EXERCISE DATA =
+ + +

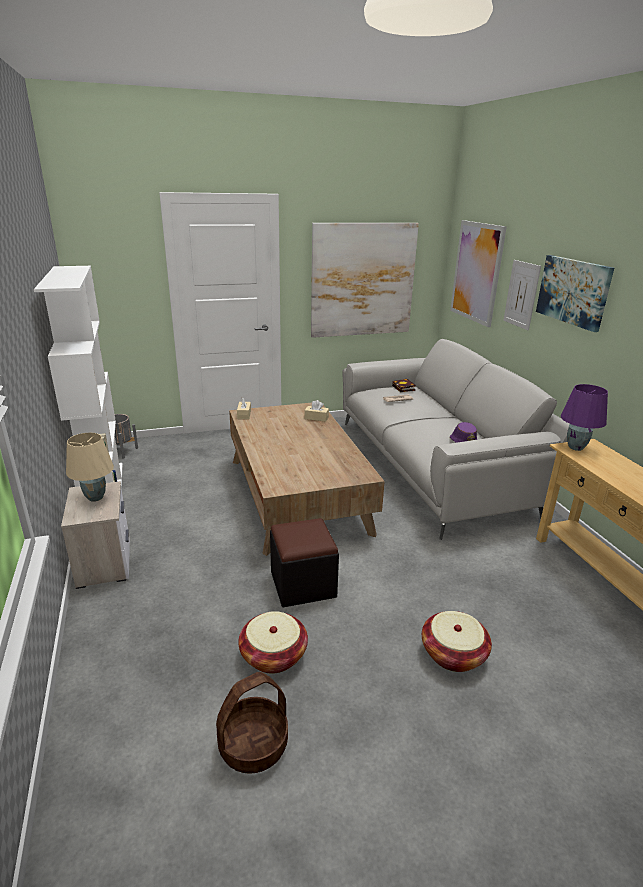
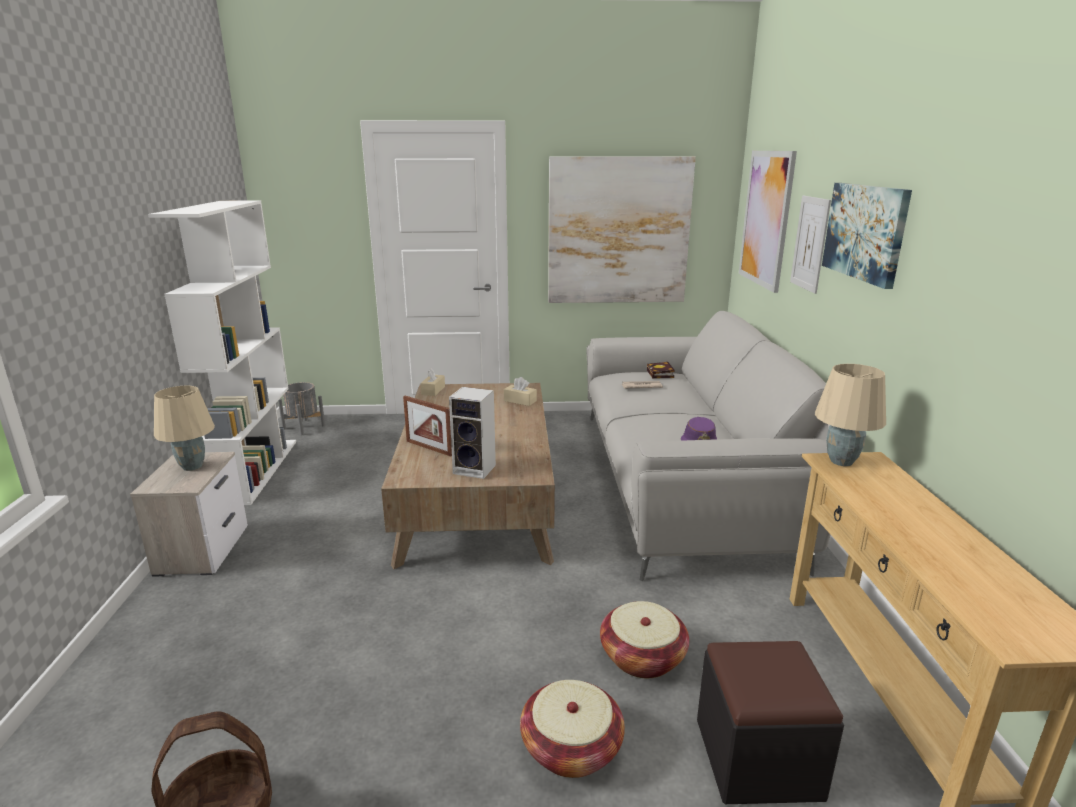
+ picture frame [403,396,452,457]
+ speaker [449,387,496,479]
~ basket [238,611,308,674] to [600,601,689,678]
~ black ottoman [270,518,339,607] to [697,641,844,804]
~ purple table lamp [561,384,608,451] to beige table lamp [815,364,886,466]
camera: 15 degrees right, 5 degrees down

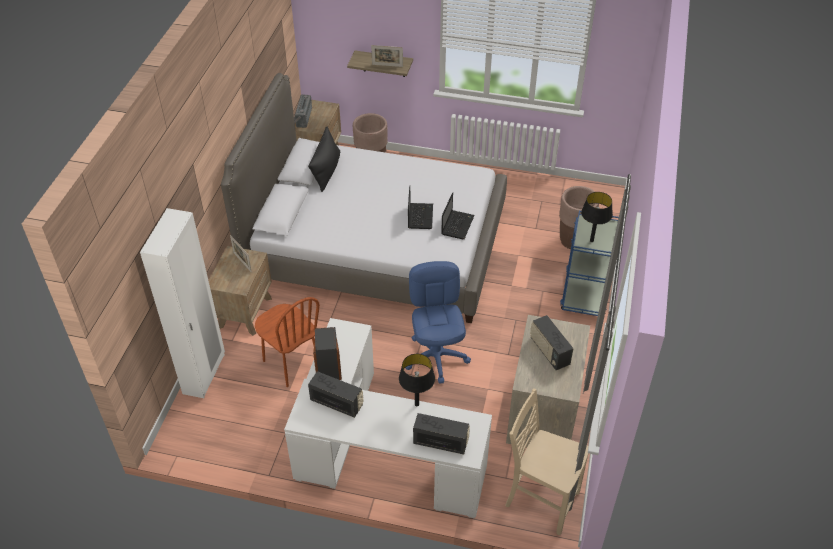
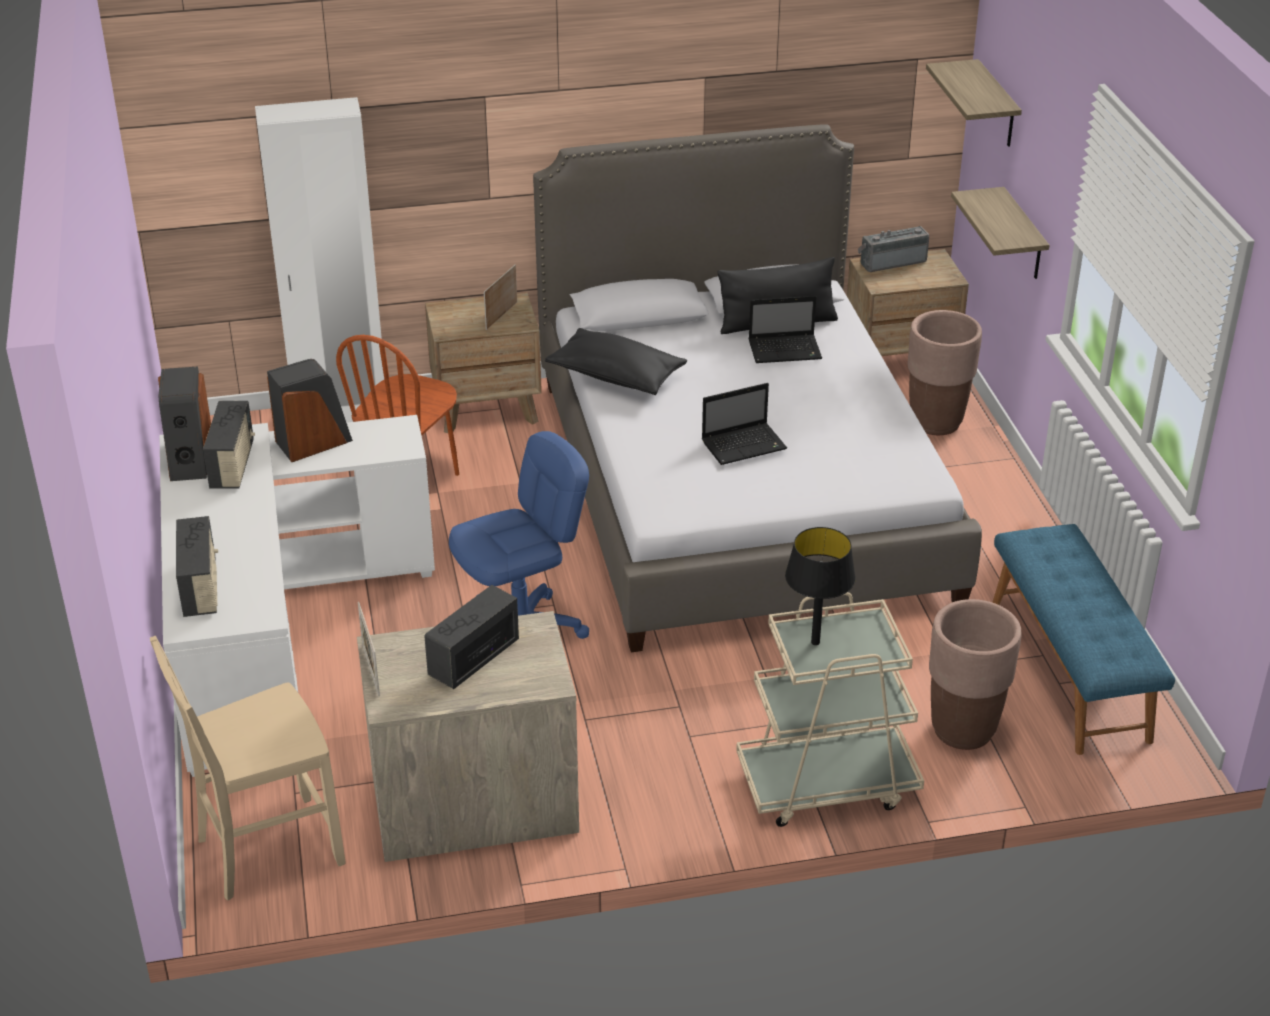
- black table lamp [399,354,435,406]
+ speaker [158,366,211,481]
+ black pillow [545,328,687,395]
+ shelf [926,59,1022,147]
+ blue bench [992,524,1175,755]
~ picture frame [371,45,403,67] to [358,602,380,697]
~ laptop [441,192,475,239] to [749,296,822,363]
~ blue cart [560,211,619,316] to beige cart [736,592,924,827]
~ beige chair [505,389,588,535] = [150,636,346,900] 120 degrees counterclockwise
camera: 65 degrees right, 10 degrees down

+ + +

AIM OF THE EXERCISE = All entries must be written out again exactly as given, with no pictures in the copy.

ANSWER FOR THIS EXERCISE =
+ picture frame [403,396,452,457]
+ speaker [449,387,496,479]
~ basket [238,611,308,674] to [600,601,689,678]
~ black ottoman [270,518,339,607] to [697,641,844,804]
~ purple table lamp [561,384,608,451] to beige table lamp [815,364,886,466]
camera: 15 degrees right, 5 degrees down

- black table lamp [399,354,435,406]
+ speaker [158,366,211,481]
+ black pillow [545,328,687,395]
+ shelf [926,59,1022,147]
+ blue bench [992,524,1175,755]
~ picture frame [371,45,403,67] to [358,602,380,697]
~ laptop [441,192,475,239] to [749,296,822,363]
~ blue cart [560,211,619,316] to beige cart [736,592,924,827]
~ beige chair [505,389,588,535] = [150,636,346,900] 120 degrees counterclockwise
camera: 65 degrees right, 10 degrees down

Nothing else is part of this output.